# [Exercise]
Please retype the records below exactly, leaving out any pictures.

# [Extracted information]
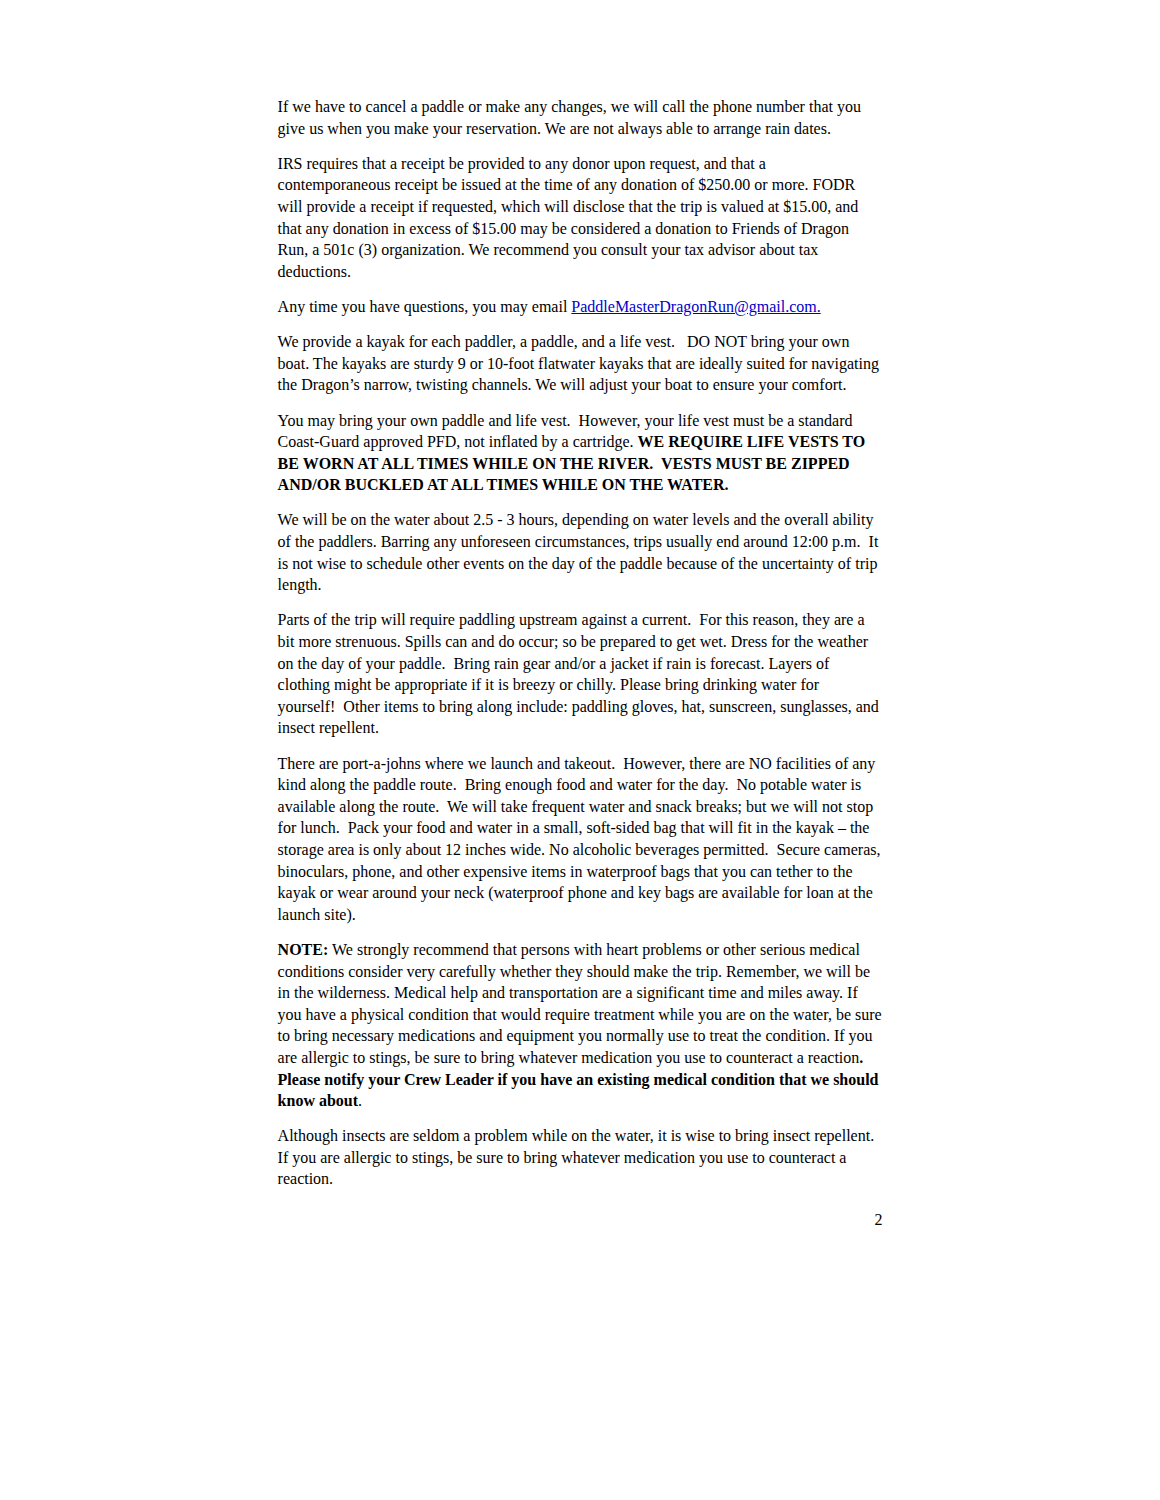If we have to cancel a paddle or make any changes, we will call the phone number that you give us when you make your reservation. We are not always able to arrange rain dates.
IRS requires that a receipt be provided to any donor upon request, and that a contemporaneous receipt be issued at the time of any donation of $250.00 or more. FODR will provide a receipt if requested, which will disclose that the trip is valued at $15.00, and that any donation in excess of $15.00 may be considered a donation to Friends of Dragon Run, a 501c (3) organization. We recommend you consult your tax advisor about tax deductions.
Any time you have questions, you may email PaddleMasterDragonRun@gmail.com.
We provide a kayak for each paddler, a paddle, and a life vest. DO NOT bring your own boat. The kayaks are sturdy 9 or 10-foot flatwater kayaks that are ideally suited for navigating the Dragon’s narrow, twisting channels. We will adjust your boat to ensure your comfort.
You may bring your own paddle and life vest. However, your life vest must be a standard Coast-Guard approved PFD, not inflated by a cartridge. WE REQUIRE LIFE VESTS TO BE WORN AT ALL TIMES WHILE ON THE RIVER. VESTS MUST BE ZIPPED AND/OR BUCKLED AT ALL TIMES WHILE ON THE WATER.
We will be on the water about 2.5 - 3 hours, depending on water levels and the overall ability of the paddlers. Barring any unforeseen circumstances, trips usually end around 12:00 p.m. It is not wise to schedule other events on the day of the paddle because of the uncertainty of trip length.
Parts of the trip will require paddling upstream against a current. For this reason, they are a bit more strenuous. Spills can and do occur; so be prepared to get wet. Dress for the weather on the day of your paddle. Bring rain gear and/or a jacket if rain is forecast. Layers of clothing might be appropriate if it is breezy or chilly. Please bring drinking water for yourself! Other items to bring along include: paddling gloves, hat, sunscreen, sunglasses, and insect repellent.
There are port-a-johns where we launch and takeout. However, there are NO facilities of any kind along the paddle route. Bring enough food and water for the day. No potable water is available along the route. We will take frequent water and snack breaks; but we will not stop for lunch. Pack your food and water in a small, soft-sided bag that will fit in the kayak – the storage area is only about 12 inches wide. No alcoholic beverages permitted. Secure cameras, binoculars, phone, and other expensive items in waterproof bags that you can tether to the kayak or wear around your neck (waterproof phone and key bags are available for loan at the launch site).
NOTE: We strongly recommend that persons with heart problems or other serious medical conditions consider very carefully whether they should make the trip. Remember, we will be in the wilderness. Medical help and transportation are a significant time and miles away. If you have a physical condition that would require treatment while you are on the water, be sure to bring necessary medications and equipment you normally use to treat the condition. If you are allergic to stings, be sure to bring whatever medication you use to counteract a reaction. Please notify your Crew Leader if you have an existing medical condition that we should know about.
Although insects are seldom a problem while on the water, it is wise to bring insect repellent. If you are allergic to stings, be sure to bring whatever medication you use to counteract a reaction.
2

# [Exercise result]
If we have to cancel a paddle or make any changes, we will call the phone number that you give us when you make your reservation. We are not always able to arrange rain dates.
IRS requires that a receipt be provided to any donor upon request, and that a contemporaneous receipt be issued at the time of any donation of $250.00 or more. FODR will provide a receipt if requested, which will disclose that the trip is valued at $15.00, and that any donation in excess of $15.00 may be considered a donation to Friends of Dragon Run, a 501c (3) organization. We recommend you consult your tax advisor about tax deductions.
Any time you have questions, you may email PaddleMasterDragonRun@gmail.com.
We provide a kayak for each paddler, a paddle, and a life vest. DO NOT bring your own boat. The kayaks are sturdy 9 or 10-foot flatwater kayaks that are ideally suited for navigating the Dragon’s narrow, twisting channels. We will adjust your boat to ensure your comfort.
You may bring your own paddle and life vest. However, your life vest must be a standard Coast-Guard approved PFD, not inflated by a cartridge. WE REQUIRE LIFE VESTS TO BE WORN AT ALL TIMES WHILE ON THE RIVER. VESTS MUST BE ZIPPED AND/OR BUCKLED AT ALL TIMES WHILE ON THE WATER.
We will be on the water about 2.5 - 3 hours, depending on water levels and the overall ability of the paddlers. Barring any unforeseen circumstances, trips usually end around 12:00 p.m. It is not wise to schedule other events on the day of the paddle because of the uncertainty of trip length.
Parts of the trip will require paddling upstream against a current. For this reason, they are a bit more strenuous. Spills can and do occur; so be prepared to get wet. Dress for the weather on the day of your paddle. Bring rain gear and/or a jacket if rain is forecast. Layers of clothing might be appropriate if it is breezy or chilly. Please bring drinking water for yourself! Other items to bring along include: paddling gloves, hat, sunscreen, sunglasses, and insect repellent.
There are port-a-johns where we launch and takeout. However, there are NO facilities of any kind along the paddle route. Bring enough food and water for the day. No potable water is available along the route. We will take frequent water and snack breaks; but we will not stop for lunch. Pack your food and water in a small, soft-sided bag that will fit in the kayak – the storage area is only about 12 inches wide. No alcoholic beverages permitted. Secure cameras, binoculars, phone, and other expensive items in waterproof bags that you can tether to the kayak or wear around your neck (waterproof phone and key bags are available for loan at the launch site).
NOTE: We strongly recommend that persons with heart problems or other serious medical conditions consider very carefully whether they should make the trip. Remember, we will be in the wilderness. Medical help and transportation are a significant time and miles away. If you have a physical condition that would require treatment while you are on the water, be sure to bring necessary medications and equipment you normally use to treat the condition. If you are allergic to stings, be sure to bring whatever medication you use to counteract a reaction. Please notify your Crew Leader if you have an existing medical condition that we should know about.
Although insects are seldom a problem while on the water, it is wise to bring insect repellent. If you are allergic to stings, be sure to bring whatever medication you use to counteract a reaction.
2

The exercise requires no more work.